Despite the changes in spending habits, several longtime Maidan Market devotees believe the bazaar’s enduring charms will help sellers overcome current adversity.

“Maidan Market is a great leveler. Players of all social and financial levels gravitate towards this place, ”said Jhulan Goswami, cricketer for the Indian women’s team who learned her trade at Vivekananda Park in Kolkata.

“The affordability, variety and year round availability of its products are its USPs. E-commerce sites fall short when it comes to these attributes, ”Goswami told Al Jazeera.

Manoj Tiwary, the male cricketer from Bengal and India who also played in the IPL, agrees.

“Since I first visited the market at the age of 15, I have witnessed first-hand the kinship that every young athlete who comes here thrives with the market, starting with the buying equipment, ”Tiwary, now 35, told Al Jazeera.

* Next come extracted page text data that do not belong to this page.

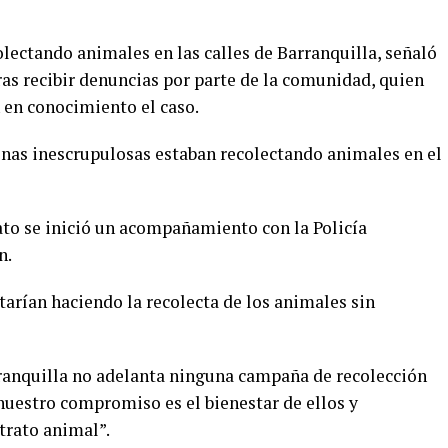
lectando animales en las calles de Barranquilla, señaló
ras recibir denuncias por parte de la comunidad, quien
 en conocimiento el caso.
nas inescrupulosas estaban recolectando animales en el
to se inició un acompañamiento con la Policía
n.
arían haciendo la recolecta de los animales sin
rranquilla no adelanta ninguna campaña de recolección
“nuestro compromiso es el bienestar de ellos y
trato animal”.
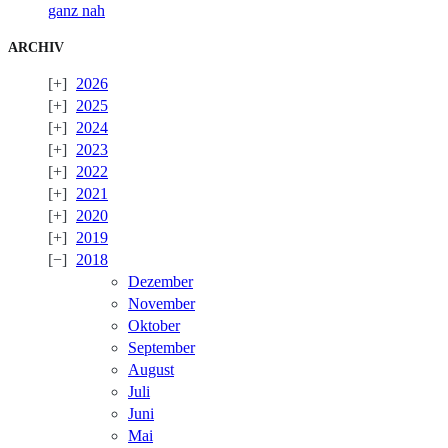
ganz nah
ARCHIV
2026
2025
2024
2023
2022
2021
2020
2019
2018
Dezember
November
Oktober
September
August
Juli
Juni
Mai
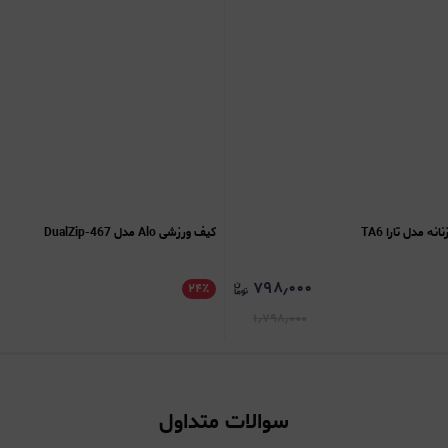
 مدل تارا TA6
کیف ورزشی Alo مدل DualZip-467
۷۹۸٫۰۰۰
۲۴
٪
۱٫۷۹۸٫۰۰۰
سوالات متداول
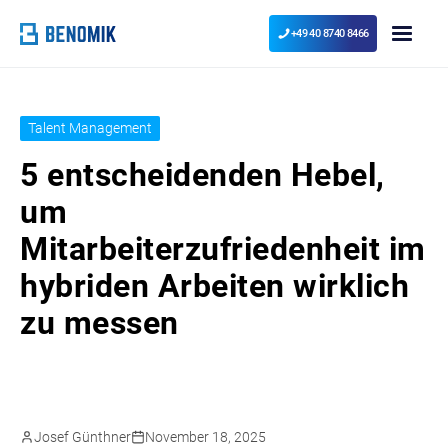
+49 40 8740 8466
Talent Management
5 entscheidenden Hebel,
um
Mitarbeiterzufriedenheit im
hybriden Arbeiten wirklich
zu messen
Josef Günthner
November 18, 2025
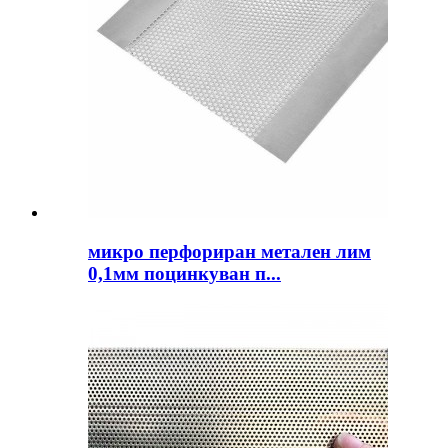
микро перфориран метален лим
0,1мм поцинкуван п...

“This relationship is then nurtured by the goodwill of traders who go to great lengths to help you choose what is best for you.”

Most booth owners hope for a smooth IPL in April and May to increase sales [Annesha Ghosh/Al Jazeera]

For the first two months after the market reopened last June, sellers with stocks of fitness equipment made a lot of money while others struggled to keep their heads above water.

“With gyms closed and outdoor activities banned, dumbbells, resistance bands and dumbbells are sold like hot cakes,” Pradhan recalled.

“Flag vendors, printers, shirt vendors, and bat merchants were deprived of income.”

For vendors like the Islam brothers, Rafique and Nurul, who operate the oldest trophy store in the market, there was virtually no business until December.

“Offices, academies and schools have been closed. Who would buy trophies or medals if no sporting event takes place? Said Rafique, 64, who was one of the first exhibitors to test positive for COVID-19 after the market reopened.

“It was only after a few local clubs started to organize small sporting and social events, for example to congratulate the frontline workers, that we noticed a slight increase in sales in December and January”, a- he declared.

With most of the city’s sports coaching academies and local Bengal Cricket Association tournaments resuming at the end of February, several old and new buyers have since visited the Maidan market.

“The ongoing vaccination campaign has lifted the spirits of the common man,” said Somenath Das, while helping his 14-year-old daughter try on a new pair of cricket shoes.

“We took all possible safety precautions and entered this market. Growing up, I bought all my football gear from here. Now it’s my daughter’s turn.

Somenath Das visited Maidan market to buy his daughter’s cricket shoes [Annesha Ghosh/Al Jazeera]

But an air of resignation hangs in the market as a new wave of nationwide cases has unfolded in recent weeks, reaching record levels.

Many exhibitors fear that the gains Maidan Market has made since the start of this year to restore some semblance of normalcy to the way it conducts its business could be ruined by the second wave of the coronavirus outbreak.

Most admit that apart from relatively better psychological preparation, they have little or no measures in place to counter the economic costs of a possible resuspension of all businesses if the infections get out of hand as they used to. a year ago.

Most booth owners are hoping for a smooth IPL in April and May to increase sales.

“With the IPL’s move to the United Arab Emirates last year due to the COVID crisis in India, the enthusiasm on the ground has waned, which means virtually no business for us,” Nadim said.

“But even if the next tournament takes place entirely behind closed doors, the return of top-level cricket to Eden Gardens could create enough buzz for fans and owners of malls, restaurants, to buy us merchandise.

Ummeed by duniya kayam hain (Hope is what keeps people alive), ”he added after the fact.